C’était Poppée ou Armide, c’était Circé, c’était Médée ou Clymène. C’était une grande, grande dame.  La soprano française Rachel Yakar est partie, samedi 24 juin, à La Rochelle, à l’âge de 87 ans après avoir courageusement lutté contre la maladie. Elle s’était retiré sur l’Ile de Ré, avec son mari le ténor Michel Lecocq. Qu’est-elle désormais devenue ? On l’imagine arpentant des contrées enchantées, des Enfers antiques, entourée de chœurs d’ombres, de peuples asservis par les charmes de cette voix unique. On ne sait comment la décrire, soprano baroque ? grande montéverdienne ? sensible mozartienne ? Pédagogue infatigable ? Rachel Yakar, c’était un concentré dramatique reconnaissable immédiatement, une voix de Reine ou d’Impératrice, de Sorcière, une voix impérieuse et tragique qui imposait le respect et l’admiration, qui charmait sans séduction, qui impressionnait d’une inflexion, qui faisait trembler les peuples et les princes d’une montée chromatique intense. Ce timbre fier, cette voix d’airain, c’est celle d’une Lyonnaise, née en mars 1936 qui fit ses études au Conservatoire de Paris auprès de Germaine Lubin et fit ses débuts à Strasbourg en 1963. Un peu plus de dix ans plus tard, elle charme le Néron si humain d’Eric Tappy dans la création du couple Ponnelle-Harnoncourt si contraire à son doux caractère en privé, mais cette grande chanteuse sait se faire monstre d’ambition, et sa grandiose Circé du Scylla & Glaucus de Leclair, sous la houlette de Gardiner, ou sa première Armide d’Herreweghe (hélas amputée de l’acte IV) marqueront à jamais les mélomanes par sa capacité à laisser entrevoir la touchante fragilité de l’âme derrière une cuirasse d’airain, d’une pureté droite et tour à tour lunaire ou charmeuse, usant très rarement de vibrato mais juste assez pour en faire le reflet furtif d’un trouble, ou d’une explosion.
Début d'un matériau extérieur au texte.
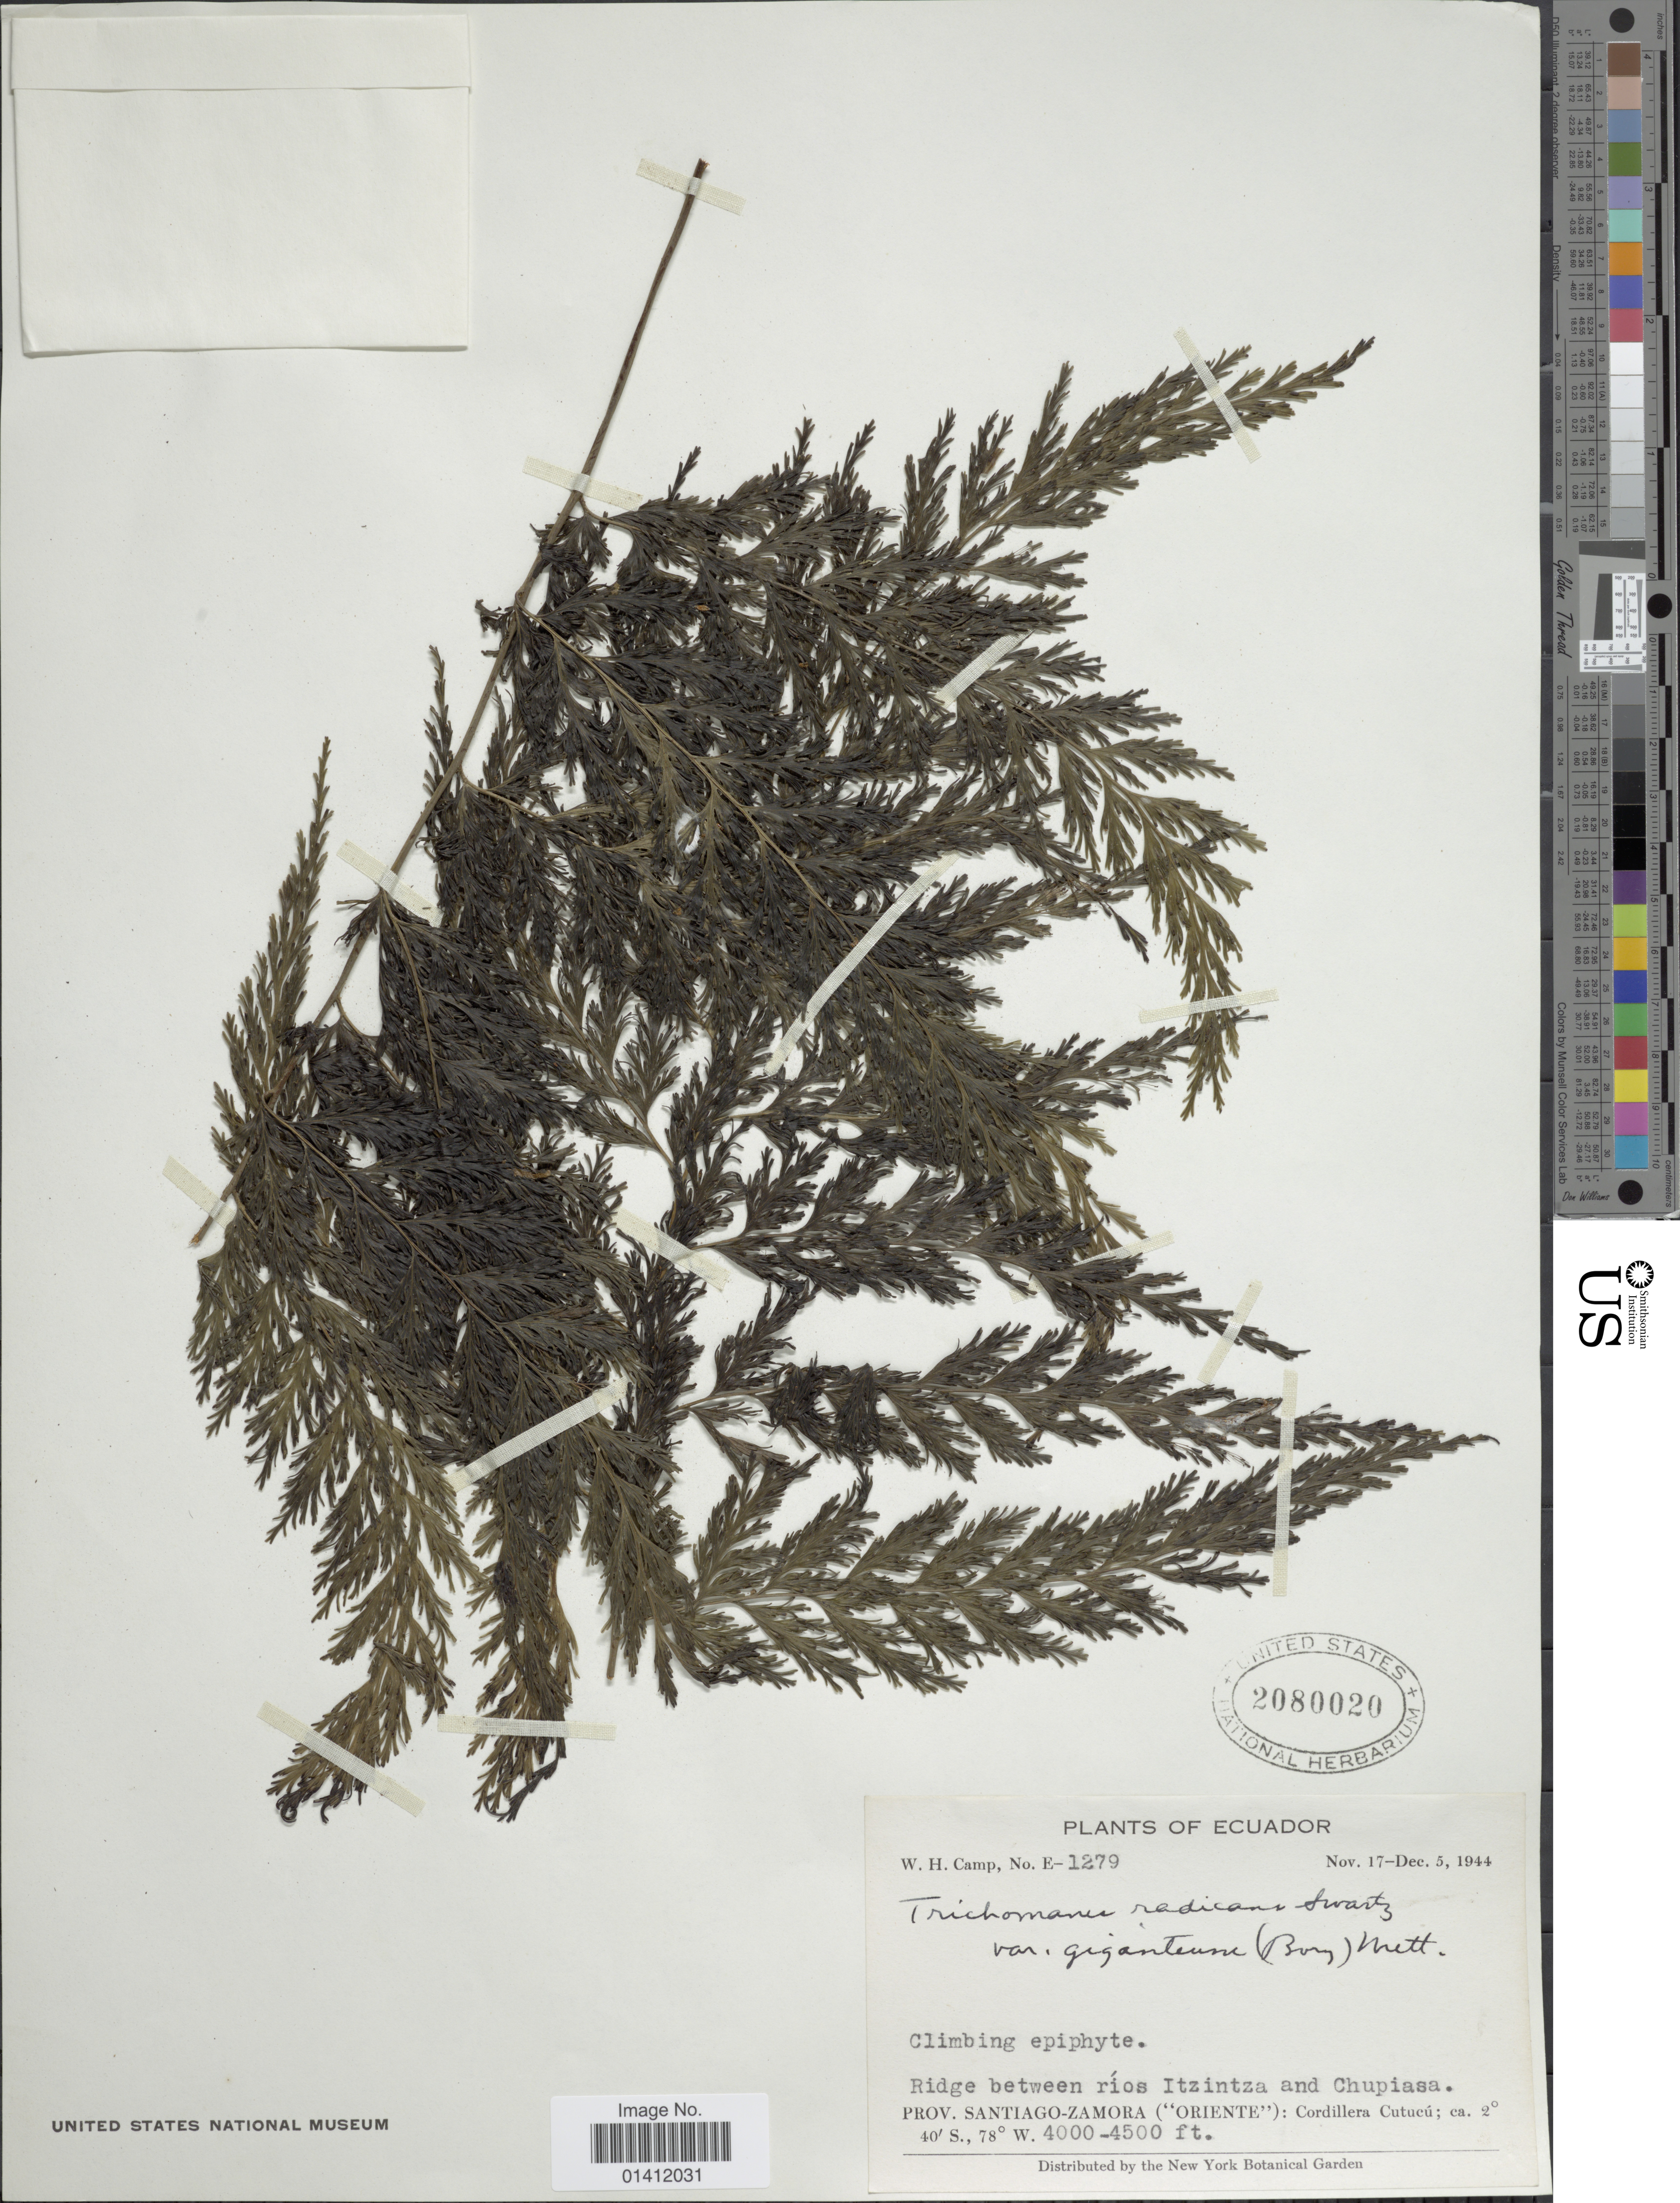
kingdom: Plantae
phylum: Tracheophyta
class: Polypodiopsida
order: Hymenophyllales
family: Hymenophyllaceae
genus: Vandenboschia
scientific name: Vandenboschia radicans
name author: (Sw.) Copel.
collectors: W. H. Camp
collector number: E-1279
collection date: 1944-11-17/1944-12-05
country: Ecuador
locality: Ridge between rios Itzintza and Chupiasa. Prov. Santiago-Zamora ('Oriente'): Cordillera Cutucu.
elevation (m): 1219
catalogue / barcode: US 2080020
Ce sera la Magicienne. Avec l’hésitation d’une funambule blessée, avec la rage d’aimer des dames de jadis, Rachel Yakar a aussi été une extraordinaire Elvire à la noblesse désespérée. Et alors que le monde des baroqueux et des mélomanes la pleure, les étudiants du Studio Versailles-Opéra du CMBV qu’elle fonda avec René Jacobs sont orphelins. [V.-L.N.]